[Start Excerpted text]
# How can I get rid of bristle worms?



## littlereefer (Apr 23, 2010)

I have a 30g saltwater (SW) and I need to know how to get rid of them, I would like to get rid of them because there ugly and I have no feelings for them, I have a seahorse and a scooter blenny and some corals so I need stuff that will go good with all my tank mates!


----------



## Diztrbd1 (Apr 21, 2010)

dunno anything about them myself but perhaps this will help you:
http://www.netpets.org/fish/reference/reefref/bristle.html
http://saltaquarium.about.com/cs/msubpestbworm/a/aa102198.htm
good luck


----------



## littlereefer (Apr 23, 2010)

thank you!


----------



## Diztrbd1 (Apr 21, 2010)

littlereefer said:


> thank you!


your very welcome, hope it helps, looks like a pain in da butt lol


----------



## littlereefer (Apr 23, 2010)

Lol kinda but I have found a package at j&l that allows me to get a numerous number of invertabrates that will clean up bristle worms and algae all for 17.49$!


----------



## Diztrbd1 (Apr 21, 2010)

Cool deal, was up there about a couple hours ago, I keep going in there I'm gonna end up with a saltwater tank lol If you go there make sure to go thru the fish room, they have these super cool fish in the back called threadfin lookdowns, odd looking but worth the walk thru & good luck with the worms


----------



## littlereefer (Apr 23, 2010)

thanks and I'll make sure too take a look at those fishies! and I love it in there, I love the tangs probably the most because Salifin tangs are my absolute #1 FAVORITE!


----------



## pt1190 (Apr 21, 2010)

Why get rid od bristle worms? They are part of your clean up crew. Only when they get big do they pose a problem, but they are easier to get rid of then.
[End Excerpted text]
[Start Records shown]
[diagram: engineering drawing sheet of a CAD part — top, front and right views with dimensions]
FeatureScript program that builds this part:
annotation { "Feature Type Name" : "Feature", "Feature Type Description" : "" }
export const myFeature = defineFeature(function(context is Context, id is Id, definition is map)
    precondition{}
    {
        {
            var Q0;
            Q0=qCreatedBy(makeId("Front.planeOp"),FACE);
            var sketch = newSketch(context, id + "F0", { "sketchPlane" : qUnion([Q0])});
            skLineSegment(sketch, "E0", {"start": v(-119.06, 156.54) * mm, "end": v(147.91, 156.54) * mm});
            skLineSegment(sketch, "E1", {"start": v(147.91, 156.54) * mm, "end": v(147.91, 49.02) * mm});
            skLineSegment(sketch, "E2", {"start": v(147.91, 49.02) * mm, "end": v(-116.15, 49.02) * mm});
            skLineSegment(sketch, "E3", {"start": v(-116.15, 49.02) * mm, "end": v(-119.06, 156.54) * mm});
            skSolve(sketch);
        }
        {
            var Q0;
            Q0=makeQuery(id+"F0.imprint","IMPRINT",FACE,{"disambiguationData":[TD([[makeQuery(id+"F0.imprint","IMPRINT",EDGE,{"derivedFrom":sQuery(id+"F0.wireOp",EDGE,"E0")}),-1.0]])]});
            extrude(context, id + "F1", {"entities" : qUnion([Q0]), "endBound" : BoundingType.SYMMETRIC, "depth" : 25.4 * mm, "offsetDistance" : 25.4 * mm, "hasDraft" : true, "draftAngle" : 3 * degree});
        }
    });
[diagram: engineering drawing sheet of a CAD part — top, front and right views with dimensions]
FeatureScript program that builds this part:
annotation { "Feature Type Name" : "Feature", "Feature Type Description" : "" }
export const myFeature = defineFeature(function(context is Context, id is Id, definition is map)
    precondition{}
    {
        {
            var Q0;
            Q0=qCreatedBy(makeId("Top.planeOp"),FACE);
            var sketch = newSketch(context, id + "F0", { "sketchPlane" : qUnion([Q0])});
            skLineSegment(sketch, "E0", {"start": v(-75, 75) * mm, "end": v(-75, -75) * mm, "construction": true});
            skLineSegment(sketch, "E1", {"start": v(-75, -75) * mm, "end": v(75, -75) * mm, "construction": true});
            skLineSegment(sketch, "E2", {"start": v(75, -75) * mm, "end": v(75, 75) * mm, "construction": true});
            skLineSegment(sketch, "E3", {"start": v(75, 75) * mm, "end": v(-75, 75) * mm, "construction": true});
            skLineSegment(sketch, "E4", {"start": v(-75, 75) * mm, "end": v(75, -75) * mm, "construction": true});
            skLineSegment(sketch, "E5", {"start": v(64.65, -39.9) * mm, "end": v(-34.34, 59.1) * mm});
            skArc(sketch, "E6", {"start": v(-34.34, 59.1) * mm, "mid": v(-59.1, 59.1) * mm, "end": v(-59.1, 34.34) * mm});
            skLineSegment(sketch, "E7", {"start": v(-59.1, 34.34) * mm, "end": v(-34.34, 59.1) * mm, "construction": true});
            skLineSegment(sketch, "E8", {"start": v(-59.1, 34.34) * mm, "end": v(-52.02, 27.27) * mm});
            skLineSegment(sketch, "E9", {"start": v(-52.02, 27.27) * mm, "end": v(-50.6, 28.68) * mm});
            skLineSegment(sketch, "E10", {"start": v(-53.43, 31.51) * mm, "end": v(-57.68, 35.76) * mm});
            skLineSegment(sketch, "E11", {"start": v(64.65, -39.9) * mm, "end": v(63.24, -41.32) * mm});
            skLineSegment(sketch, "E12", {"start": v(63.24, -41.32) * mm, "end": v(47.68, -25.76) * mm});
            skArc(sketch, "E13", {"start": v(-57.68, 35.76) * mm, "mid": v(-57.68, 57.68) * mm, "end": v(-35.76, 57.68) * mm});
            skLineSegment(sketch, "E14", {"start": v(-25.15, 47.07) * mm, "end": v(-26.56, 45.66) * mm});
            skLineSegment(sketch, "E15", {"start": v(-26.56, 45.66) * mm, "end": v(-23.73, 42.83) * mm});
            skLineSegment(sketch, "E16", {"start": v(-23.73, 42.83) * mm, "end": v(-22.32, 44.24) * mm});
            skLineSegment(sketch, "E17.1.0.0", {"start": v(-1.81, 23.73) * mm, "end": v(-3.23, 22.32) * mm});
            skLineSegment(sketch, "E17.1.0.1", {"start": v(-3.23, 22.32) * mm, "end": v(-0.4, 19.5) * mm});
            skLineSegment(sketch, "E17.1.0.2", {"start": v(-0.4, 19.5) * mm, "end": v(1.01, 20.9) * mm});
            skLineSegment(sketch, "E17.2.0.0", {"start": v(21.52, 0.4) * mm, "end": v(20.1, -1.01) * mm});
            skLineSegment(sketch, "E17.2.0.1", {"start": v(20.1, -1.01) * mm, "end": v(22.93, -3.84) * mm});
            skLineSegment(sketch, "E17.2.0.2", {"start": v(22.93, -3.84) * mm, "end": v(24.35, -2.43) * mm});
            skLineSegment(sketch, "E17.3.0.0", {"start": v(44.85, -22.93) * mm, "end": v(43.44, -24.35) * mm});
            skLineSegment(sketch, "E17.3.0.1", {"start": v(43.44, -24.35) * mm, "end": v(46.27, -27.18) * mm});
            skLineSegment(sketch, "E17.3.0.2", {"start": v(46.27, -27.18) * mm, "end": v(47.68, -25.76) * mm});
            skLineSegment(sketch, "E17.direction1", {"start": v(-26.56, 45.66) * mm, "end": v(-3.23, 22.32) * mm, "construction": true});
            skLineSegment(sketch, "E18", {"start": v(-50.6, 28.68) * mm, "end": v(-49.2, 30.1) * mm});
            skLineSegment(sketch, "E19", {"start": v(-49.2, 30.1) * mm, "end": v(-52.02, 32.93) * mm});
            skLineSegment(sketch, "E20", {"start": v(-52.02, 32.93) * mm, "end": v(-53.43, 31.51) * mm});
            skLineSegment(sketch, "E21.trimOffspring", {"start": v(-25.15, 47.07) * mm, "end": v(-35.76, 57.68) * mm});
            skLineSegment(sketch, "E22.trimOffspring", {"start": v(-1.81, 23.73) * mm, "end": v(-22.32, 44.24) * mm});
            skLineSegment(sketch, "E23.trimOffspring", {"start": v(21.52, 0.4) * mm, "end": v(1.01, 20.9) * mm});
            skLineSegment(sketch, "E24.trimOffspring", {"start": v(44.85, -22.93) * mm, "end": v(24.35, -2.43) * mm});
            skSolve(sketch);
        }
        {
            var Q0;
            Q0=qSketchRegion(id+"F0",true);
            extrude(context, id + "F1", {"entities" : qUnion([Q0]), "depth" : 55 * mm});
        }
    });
[End Records shown]
* [Exercise task 1]:
Decide whether each statement below agrees with the bristle worm thread: (a) the first poster's tank holds a seahorse; (b) Diztrbd1 already keeps a saltwater tank; (c) the package the first poster found costs 17.49$. For each, answer yes or no and quote the words of the thread that settle it.
* [Exercise task 2]:
Continue the bristle worm thread from its final post onward.

* [Expected output 1]:
(a) Yes: "I have a seahorse and a scooter blenny and some corals"
(b) No: "I keep going in there I'm gonna end up with a saltwater tank lol"
(c) Yes: "all for 17.49$"

* [Expected output 2]:
----------



## D-Man (May 1, 2010)

pt1190 said:


> Why get rid od bristle worms? They are part of your clean up crew. Only when they get big do they pose a problem, but they are easier to get rid of then.


Yup!!!! They are a one of the best cleaners, they eat all kinds of garbage!!!!
Once they get larger though they can compete with other inverts for the food you feed. But the simple solution is to feed(mine really love pymisis) and then pluck them out one by one with a pair of tweezers. It's a long and tedious process but about the only one that really works.

Good luck!

Dylan


----------



## fkshiu (Apr 22, 2010)

Just feed less.


----------



## littlereefer (Apr 23, 2010)

What happens if I feed less? does that mean they wont be getting fed so then they die?


----------



## fkshiu (Apr 22, 2010)

littlereefer said:


> What happens if I feed less? does that mean they wont be getting fed so then they die?


Pretty much: no extra food lying about = far fewer worms.


----------



## littlereefer (Apr 23, 2010)

okkay thxs so much!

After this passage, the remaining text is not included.